To Grandmother’s House We Go?
During the year, one very important custody question frequently comes up: Do grandparents have legal rights to see their grandchildren? Unfortunately, the answer is not super clear and depends on your particular state. The Supreme Court weighed in on the matter in 2000 in Troxel v. Granville, where it held in a 6-3 decision that a Washington statute which allowed any individual to petition for court-ordered rights to see a child over the custodial parent’s objection, if it was in the child’s best interest, violated the parents’ due process rights to make decisions concerning the care, custody and control of their children. Here are some topics to consider when navigating this issue:
Is your state law restrictive or permissive?
A permissive state is one that allows third parties to seek visitation; a restrictive state only allows petitions if the parents are either divorced or deceased (PA is a restrictive state). Check with a local family law attorney or read the statute to find out the requirements necessary before filing.

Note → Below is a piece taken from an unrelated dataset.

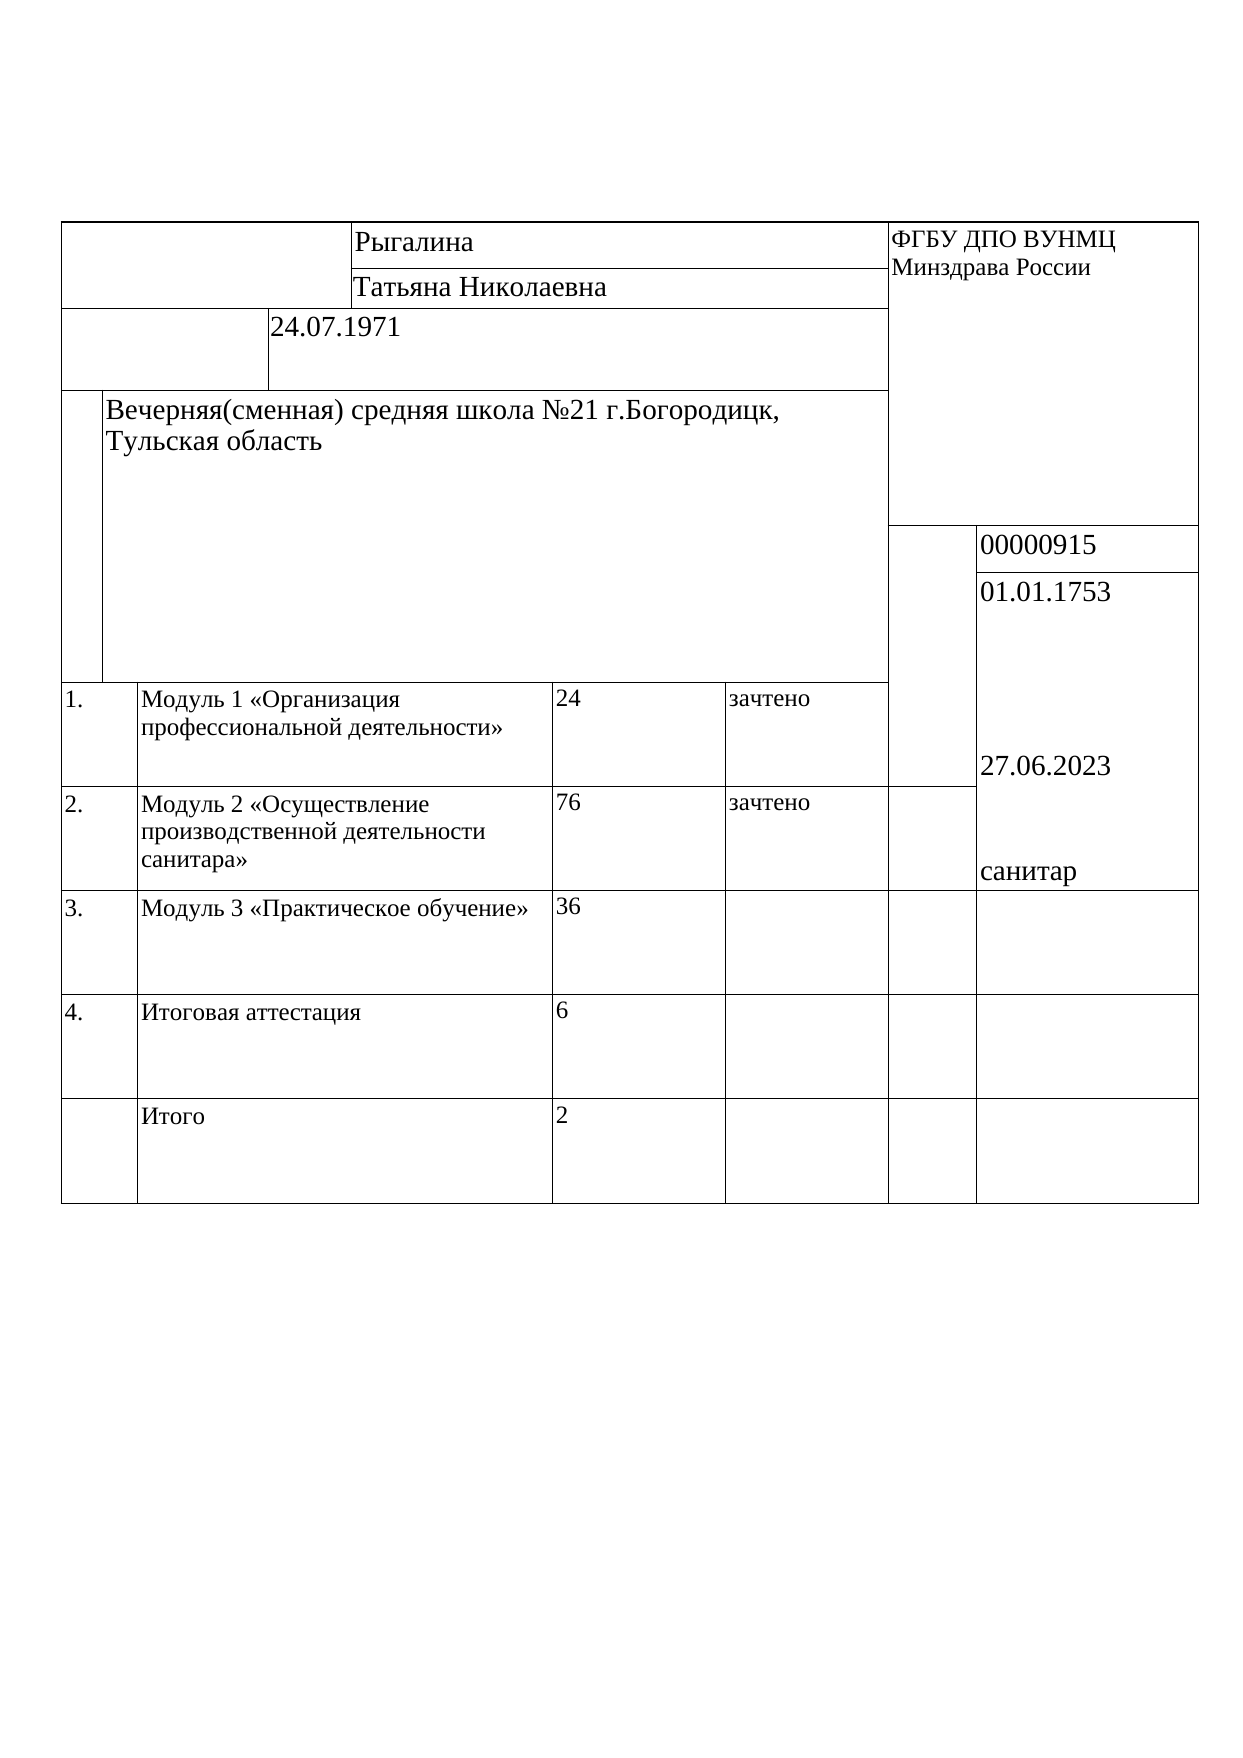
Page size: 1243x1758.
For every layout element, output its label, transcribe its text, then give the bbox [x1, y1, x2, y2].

Has your grandchild been adopted?
In some states, if there was an adoption, this can effect third party rights and block a grandparent from access to visits with the child. This can even mean adoption by a step-parent.
Are your grandchild’s parents divorced?
Sometimes divorce can be a threshold requirement in order for a grandparent to petition for rights. A state may require that a divorce be finalized before a third party can intervene.
Should you try mediation before court intervention?
In cases where there is bad blood or one parent does not want the grandparent to see the child, mediation can be an option to help mitigate some of that tension. This alternative to going to court can be cheaper, faster and less contentious.